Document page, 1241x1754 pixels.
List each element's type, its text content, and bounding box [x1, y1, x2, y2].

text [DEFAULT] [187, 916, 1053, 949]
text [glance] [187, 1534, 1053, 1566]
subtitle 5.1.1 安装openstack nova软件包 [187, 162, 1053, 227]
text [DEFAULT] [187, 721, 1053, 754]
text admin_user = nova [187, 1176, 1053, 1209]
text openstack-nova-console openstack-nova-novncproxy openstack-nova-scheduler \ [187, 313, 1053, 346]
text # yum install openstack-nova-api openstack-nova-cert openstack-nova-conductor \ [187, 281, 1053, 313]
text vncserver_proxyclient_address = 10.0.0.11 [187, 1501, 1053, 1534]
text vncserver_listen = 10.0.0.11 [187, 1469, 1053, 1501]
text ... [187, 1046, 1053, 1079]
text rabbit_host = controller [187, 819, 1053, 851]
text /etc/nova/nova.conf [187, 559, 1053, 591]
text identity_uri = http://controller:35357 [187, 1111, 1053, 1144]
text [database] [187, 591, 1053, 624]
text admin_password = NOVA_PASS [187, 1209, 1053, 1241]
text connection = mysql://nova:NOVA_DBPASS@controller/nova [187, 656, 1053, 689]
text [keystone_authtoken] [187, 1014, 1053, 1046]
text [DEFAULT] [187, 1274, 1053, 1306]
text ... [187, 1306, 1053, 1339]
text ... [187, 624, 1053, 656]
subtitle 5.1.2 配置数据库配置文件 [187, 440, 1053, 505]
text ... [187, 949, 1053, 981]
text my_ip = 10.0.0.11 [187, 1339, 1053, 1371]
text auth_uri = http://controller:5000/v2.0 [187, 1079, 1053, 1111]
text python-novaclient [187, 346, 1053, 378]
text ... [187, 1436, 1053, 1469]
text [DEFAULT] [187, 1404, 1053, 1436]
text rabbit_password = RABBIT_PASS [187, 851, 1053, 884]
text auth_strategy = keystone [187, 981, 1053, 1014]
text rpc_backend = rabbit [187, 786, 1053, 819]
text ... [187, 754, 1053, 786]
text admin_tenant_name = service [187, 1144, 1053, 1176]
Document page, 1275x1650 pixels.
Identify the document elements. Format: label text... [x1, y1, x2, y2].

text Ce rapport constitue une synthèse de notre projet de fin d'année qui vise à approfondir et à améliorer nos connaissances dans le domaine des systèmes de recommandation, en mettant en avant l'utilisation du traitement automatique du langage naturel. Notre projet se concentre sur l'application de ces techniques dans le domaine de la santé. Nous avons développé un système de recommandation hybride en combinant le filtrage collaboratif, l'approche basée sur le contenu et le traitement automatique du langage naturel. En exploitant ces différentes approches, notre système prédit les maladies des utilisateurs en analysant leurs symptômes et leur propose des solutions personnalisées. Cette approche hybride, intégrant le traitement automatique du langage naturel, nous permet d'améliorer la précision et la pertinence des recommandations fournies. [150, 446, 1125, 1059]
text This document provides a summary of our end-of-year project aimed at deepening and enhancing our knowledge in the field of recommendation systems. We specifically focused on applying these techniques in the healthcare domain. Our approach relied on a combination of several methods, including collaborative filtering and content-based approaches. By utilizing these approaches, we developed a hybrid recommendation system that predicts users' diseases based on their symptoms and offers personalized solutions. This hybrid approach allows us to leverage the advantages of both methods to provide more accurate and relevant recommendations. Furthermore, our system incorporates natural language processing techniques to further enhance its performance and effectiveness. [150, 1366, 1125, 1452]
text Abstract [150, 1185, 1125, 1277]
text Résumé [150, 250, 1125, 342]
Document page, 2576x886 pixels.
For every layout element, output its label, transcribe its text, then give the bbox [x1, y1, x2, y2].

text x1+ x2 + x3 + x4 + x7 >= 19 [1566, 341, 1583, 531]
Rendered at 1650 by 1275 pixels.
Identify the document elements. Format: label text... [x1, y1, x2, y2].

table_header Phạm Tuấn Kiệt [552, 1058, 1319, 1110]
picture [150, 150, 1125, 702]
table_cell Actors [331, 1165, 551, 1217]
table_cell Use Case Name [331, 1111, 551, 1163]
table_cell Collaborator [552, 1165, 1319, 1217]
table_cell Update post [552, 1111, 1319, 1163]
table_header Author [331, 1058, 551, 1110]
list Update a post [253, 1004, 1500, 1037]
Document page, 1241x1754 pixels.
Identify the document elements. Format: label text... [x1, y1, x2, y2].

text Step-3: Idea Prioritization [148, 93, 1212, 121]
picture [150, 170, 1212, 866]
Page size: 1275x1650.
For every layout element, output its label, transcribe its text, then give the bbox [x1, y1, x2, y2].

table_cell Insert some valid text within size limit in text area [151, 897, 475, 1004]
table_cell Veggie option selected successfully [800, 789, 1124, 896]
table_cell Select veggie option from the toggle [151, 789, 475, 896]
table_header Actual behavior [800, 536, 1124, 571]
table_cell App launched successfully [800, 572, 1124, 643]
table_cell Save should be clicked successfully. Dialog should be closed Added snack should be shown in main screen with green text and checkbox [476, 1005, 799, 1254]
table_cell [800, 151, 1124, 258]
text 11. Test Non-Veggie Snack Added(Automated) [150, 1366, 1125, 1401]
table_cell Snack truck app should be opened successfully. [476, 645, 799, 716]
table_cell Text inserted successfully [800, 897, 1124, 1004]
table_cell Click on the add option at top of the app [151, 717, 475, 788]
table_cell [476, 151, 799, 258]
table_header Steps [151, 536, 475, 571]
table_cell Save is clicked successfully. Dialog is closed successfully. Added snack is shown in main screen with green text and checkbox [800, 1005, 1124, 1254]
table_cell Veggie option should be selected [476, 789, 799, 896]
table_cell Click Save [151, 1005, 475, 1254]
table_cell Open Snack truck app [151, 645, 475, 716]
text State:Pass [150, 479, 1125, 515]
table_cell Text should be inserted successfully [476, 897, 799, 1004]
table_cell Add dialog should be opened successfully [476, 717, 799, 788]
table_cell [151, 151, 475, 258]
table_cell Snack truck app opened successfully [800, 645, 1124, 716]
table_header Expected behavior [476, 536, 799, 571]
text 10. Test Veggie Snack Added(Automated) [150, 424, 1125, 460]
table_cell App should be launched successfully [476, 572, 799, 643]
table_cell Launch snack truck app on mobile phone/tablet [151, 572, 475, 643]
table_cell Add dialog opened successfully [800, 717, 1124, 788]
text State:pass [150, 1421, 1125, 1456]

> **WORK REQUIRED**
Line count for the word "pixels": please state how many lines of the records above contain it, and nothing else.

> **EXERCISE RESULT**
5